Dean's Bio
Gale M. Morrison, Ph.D. is Dean of the Graduate Division at UCSB and a Professor of Education at the University of California, Santa Barbara in Counseling/Clinical/School Psychology. She was Acting Dean of the Gevirtz Graduate School of Education at UCSB for a year and a half between 2005 and 2006. She has also contributed to UCSB in numerous other ways over the years, including as chair of the UCSB Academic Senate Graduate Council, and member of the UC Academic Senate Coordinating Committee on Graduate Affairs.
In her role with the Graduate Division, she served on the UC Systemwide Student Health Committee in 2006. She is currently the Chair of the UC Systemwide NSF AGEP (Alliance for Graduate Education and the Professoriate) Steering Committee. This past year she chaired a committee of faculty and senior administrators to coordinate our campus response to the National Research Council for its assessment of graduate doctoral programs.

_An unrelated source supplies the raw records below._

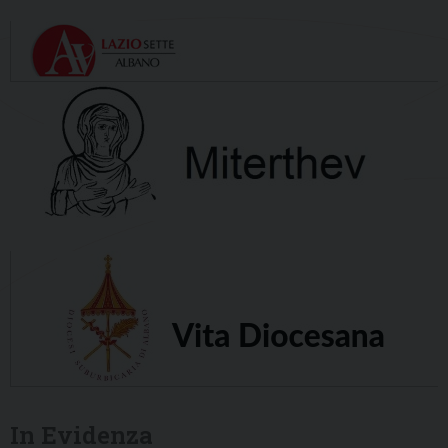
In Evidenza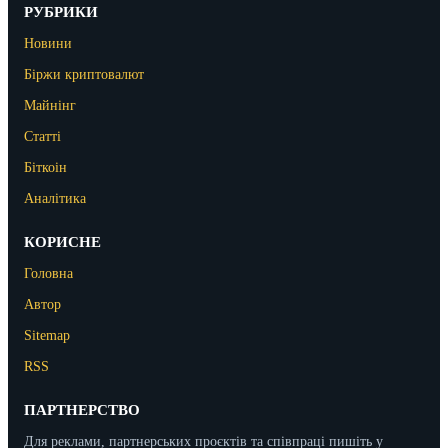
РУБРИКИ
Новини
Біржи криптовалют
Майнінг
Статті
Біткоін
Аналітика
КОРИСНЕ
Головна
Автор
Sitemap
RSS
ПАРТНЕРСТВО
Для реклами, партнерських проєктів та співпраці пишіть у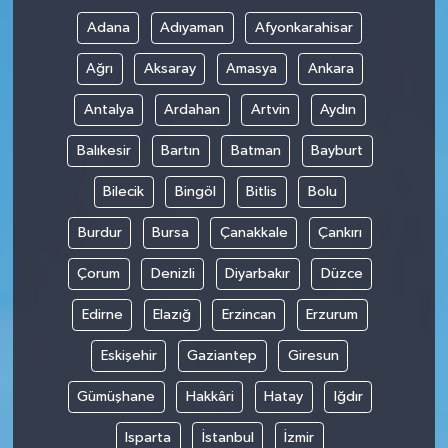
Adana
Adıyaman
Afyonkarahisar
Ağrı
Aksaray
Amasya
Ankara
Antalya
Ardahan
Artvin
Aydın
Balıkesir
Bartın
Batman
Bayburt
Bilecik
Bingöl
Bitlis
Bolu
Burdur
Bursa
Çanakkale
Çankırı
Çorum
Denizli
Diyarbakır
Düzce
Edirne
Elazığ
Erzincan
Erzurum
Eskişehir
Gaziantep
Giresun
Gümüşhane
Hakkâri
Hatay
Iğdır
Isparta
İstanbul
İzmir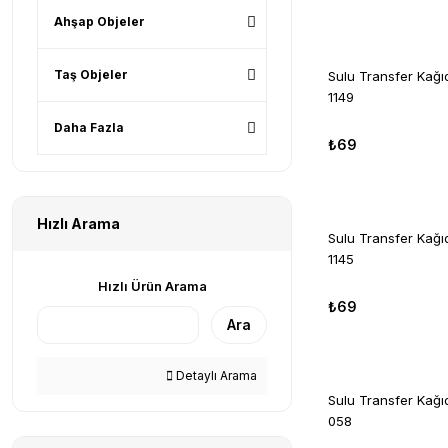
Ahşap Objeler
Taş Objeler
Sulu Transfer Kağ
1149
Daha Fazla
₺69
Hızlı Arama
Sulu Transfer Kağ
1145
Hızlı Ürün Arama
₺69
Ara
Detaylı Arama
Sulu Transfer Kağ
058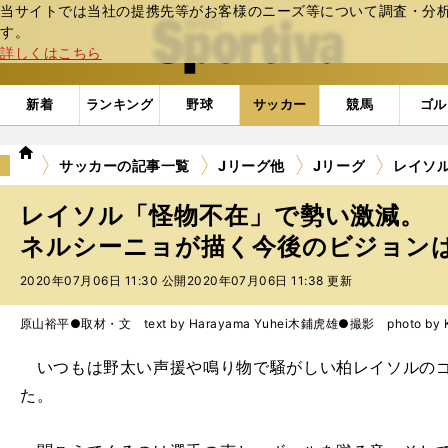
当サイトでは当社の提携先等がお客様のニーズ等について調査・分析し
web Sportiva (webスポルティーバ)
す。
詳しくはこちら
新着
ランキング
野球
サッカー
競馬
ゴル
we
サッカーの記事一覧
Jリーグ他
Jリーグ
レイソ
b
ス
レイソル「怪物不在」で勢い激減。
ポ
ル
ネルシーニョが描く今後のビジョン
テ
2020年07月06日 11:30 公開
2020年07月06日 11:38 更新
ィ
ー
バ
原山裕平●取材・文 text by Harayama Yuhei
木鋪虎雄●撮影 photo by Kis
いつもは野太い声援や鳴り物で騒がしい柏レイソルのゴ
た。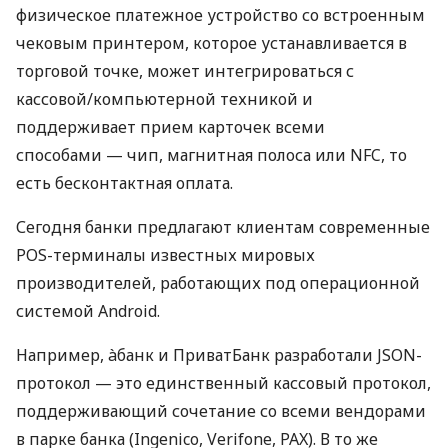
физическое платежное устройство со встроенным
чековым принтером, которое устанавливается в
торговой точке, может интегрироваться с
кассовой/компьютерной техникой и
поддерживает прием карточек всеми
способами — чип, магнитная полоса или NFC, то
есть бесконтактная оплата.
Сегодня банки предлагают клиентам современные
POS-терминалы известных мировых
производителей, работающих под операционной
системой Android.
Например, àбанк и ПриватБанк разработали JSON-
протокол — это единственный кассовый протокол,
поддерживающий сочетание со всеми вендорами
в парке банка (Ingenico, Verifone, PAX). В то же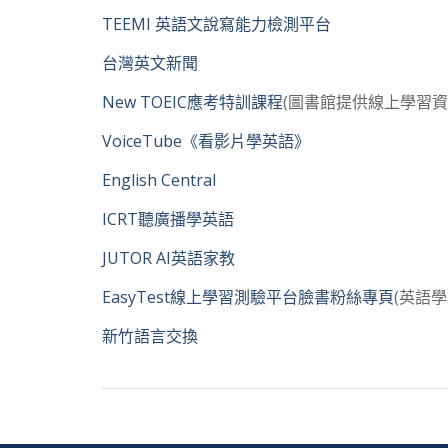
TEEMI 英語文說寫能力檢測平台
台灣英文新聞
New TOEIC應考特訓課程
(圖書館提供線上學習資
VoiceTube《看影片學英語》
English Central
ICRT聽廣播學英語
JUTOR AI英語家教
EasyTest線上學習測驗平台臉書粉絲專頁
(英語
新竹語言交換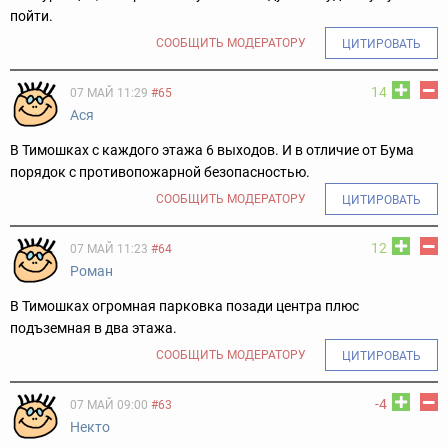
пойти.
СООБЩИТЬ МОДЕРАТОРУ
ЦИТИРОВАТЬ
14
07 МАЙ 11:29
#65
Ася
В Тимошках с каждого этажа 6 выходов. И в отличие от Бума
порядок с противопожарной безопасностью.
СООБЩИТЬ МОДЕРАТОРУ
ЦИТИРОВАТЬ
12
07 МАЙ 11:23
#64
Роман
В Тимошках огромная парковка позади центра плюс
подъземная в два этажа.
СООБЩИТЬ МОДЕРАТОРУ
ЦИТИРОВАТЬ
-4
07 МАЙ 09:00
#63
Некто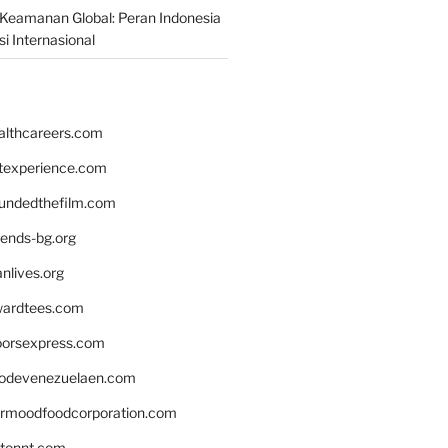
Keamanan Global: Peran Indonesia
i Internasional
althcareers.com
ntexperience.com
undedthefilm.com
iends-bg.org
nlives.org
ardtees.com
loorsexpress.com
odevenezuelaen.com
ermoodfoodcorporation.com
stonnt.com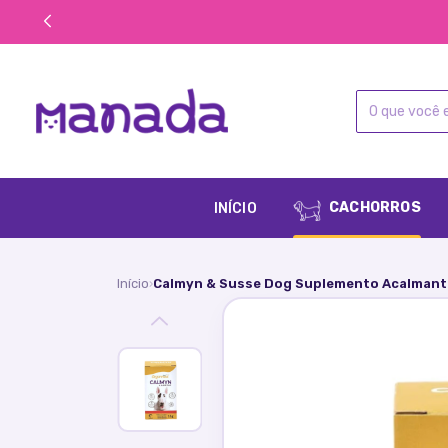
CACHORROS
INÍCIO
Início
Calmyn & Susse Dog Suplemento Acalmant
›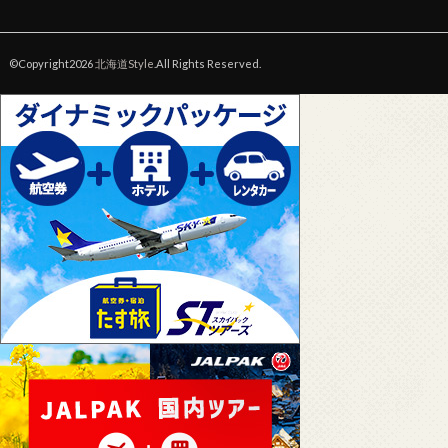
©Copyright2026
北海道Style
.All Rights Reserved.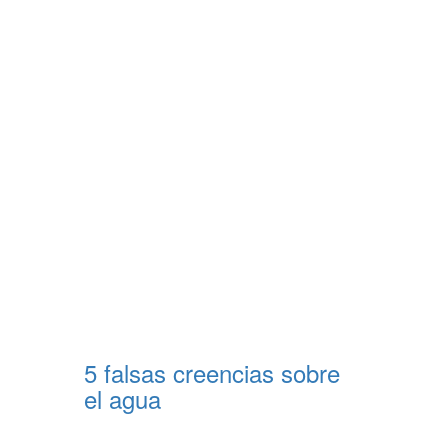
5 falsas creencias sobre
el agua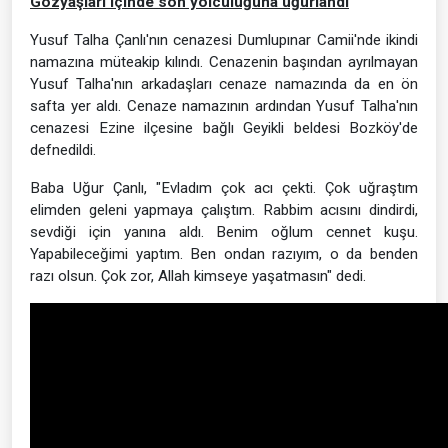
Gözyaşları içinde son yolculuğuna uğurlandı
Yusuf Talha Çanlı'nın cenazesi Dumlupınar Camii'nde ikindi
namazına müteakip kılındı. Cenazenin başından ayrılmayan
Yusuf Talha'nın arkadaşları cenaze namazında da en ön
safta yer aldı. Cenaze namazının ardından Yusuf Talha'nın
cenazesi Ezine ilçesine bağlı Geyikli beldesi Bozköy'de
defnedildi.
Baba Uğur Çanlı, "Evladım çok acı çekti. Çok uğraştım
elimden geleni yapmaya çalıştım. Rabbim acısını dindirdi,
sevdiği için yanına aldı. Benim oğlum cennet kuşu.
Yapabileceğimi yaptım. Ben ondan razıyım, o da benden
razı olsun. Çok zor, Allah kimseye yaşatmasın" dedi.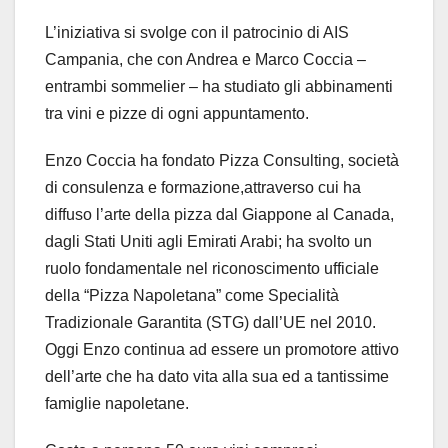
L’iniziativa si svolge con il patrocinio di AIS
Campania, che con Andrea e Marco Coccia –
entrambi sommelier – ha studiato gli abbinamenti
tra vini e pizze di ogni appuntamento.
Enzo Coccia ha fondato Pizza Consulting, società
di consulenza e formazione,attraverso cui ha
diffuso l’arte della pizza dal Giappone al Canada,
dagli Stati Uniti agli Emirati Arabi; ha svolto un
ruolo fondamentale nel riconoscimento ufficiale
della “Pizza Napoletana” come Specialità
Tradizionale Garantita (STG) dall’UE nel 2010.
Oggi Enzo continua ad essere un promotore attivo
dell’arte che ha dato vita alla sua ed a tantissime
famiglie napoletane.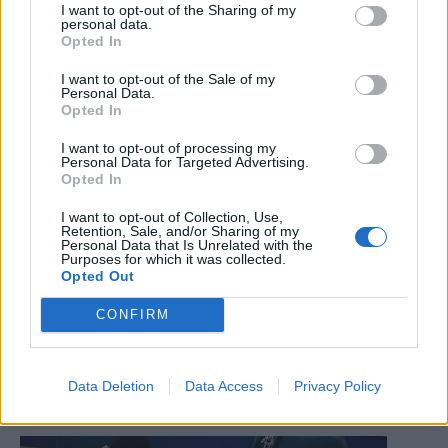
I want to opt-out of the Sharing of my
personal data.
Opted In
I want to opt-out of the Sale of my
Personal Data.
Opted In
I want to opt-out of processing my
Personal Data for Targeted Advertising.
Opted In
I want to opt-out of Collection, Use,
Retention, Sale, and/or Sharing of my
Personal Data that Is Unrelated with the
Purposes for which it was collected.
Opted Out
CONFIRM
Le news del 17 giugno 2017
Le notizie del giorno
17.06.2017
RUBRICHE
Data Deletion
Data Access
Privacy Policy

Dr. Morrison received her Ph.D. in Special Education from the University of California, Riverside. When not serving in administration, she participates in a NASP-approved school psychology credential program and trains doctoral students in an APA-approved Counseling/Clinical/School Psychology program. She recently completed a research project funded by the U. S. Department of Education, Office of Special Education Programs (field-initiated research award). This research examined the risk and resilience patterns for upper elementary students with and without disabilities who were experiencing discipline problems at school. The project facilitated the documentation of the schooling trajectories of students as they transition to middle or junior high schools; during the tenure of the project, many of these students experienced involuntary transfers to alternative settings for their behavior (the beginning of being "pushed out" of school). Dr. Morrison has published work on resiliency with special needs children, as well as work on school safety and violence. She is one of the few research professionals in the nation that is publishing information about suspension/expulsion disciplinary processes as they affect special education students.
Dr. Morrison also has had extensive evaluation experience with projects that use the risk and resilience framework as a basis for programming (after-school programs and teen pregnancy prevention). These projects have been funded by the U.S. Department of Health and Human Services, Substance Abuse and Mental Health Services Administration, and the California Department of Education. Dr. Morrison is affiliated with the UCSB Center for School-Based Youth Development. This Center was founded in order to facilitate research and development in the area of school engagement, recognizing that this concept applies to all students (those with learning and behavior challenges as well as others).